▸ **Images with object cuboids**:
* * * * * * * * *

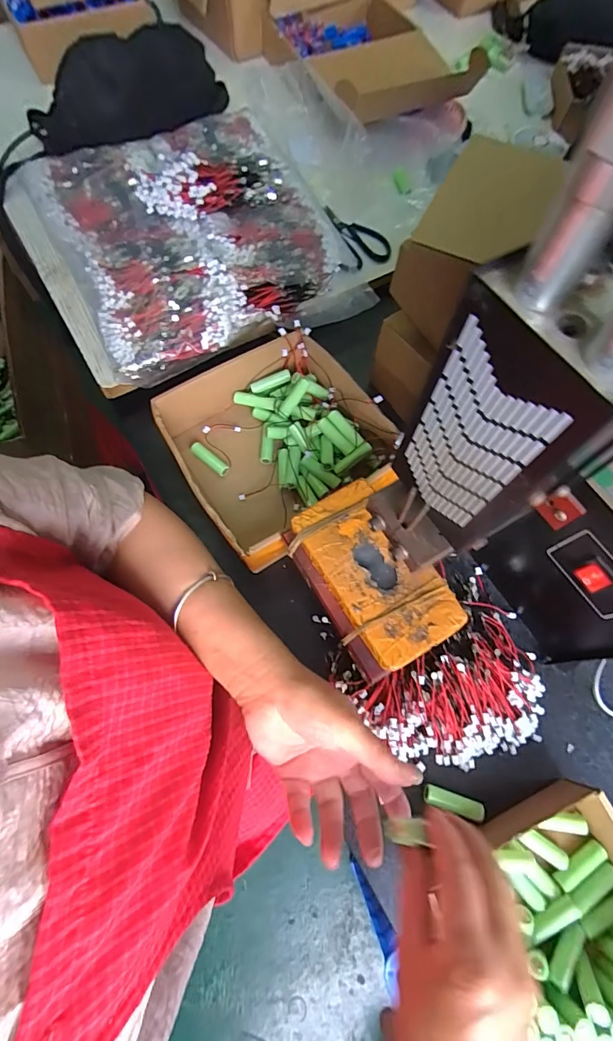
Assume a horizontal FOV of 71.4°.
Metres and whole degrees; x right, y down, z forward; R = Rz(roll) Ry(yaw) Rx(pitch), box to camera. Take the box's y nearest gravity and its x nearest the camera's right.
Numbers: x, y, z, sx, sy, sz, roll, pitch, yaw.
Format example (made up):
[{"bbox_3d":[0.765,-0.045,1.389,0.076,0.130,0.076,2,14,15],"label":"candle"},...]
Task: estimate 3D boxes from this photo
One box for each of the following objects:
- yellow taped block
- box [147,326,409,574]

* * * * * * * * *

▸ **Work order**: Print all entries exactly; skip the pictures.

▸ **Result of this exercise**:
Assume a horizontal FOV of 71.4°.
Metres and whole degrees; x right, y down, z forward; R = Rz(roll) Ry(yaw) Rx(pitch), box to camera. Take the box's y nearest gravity and its x nearest the camera's right.
Numbers: x, y, z, sx, sy, sz, roll, pitch, yaw.
Format example (made up):
[{"bbox_3d":[0.765,-0.045,1.389,0.076,0.130,0.076,2,14,15],"label":"candle"},...]
Task: estimate 3D boxes from this photo
One box for each of the following objects:
- yellow taped block
- box [147,326,409,574]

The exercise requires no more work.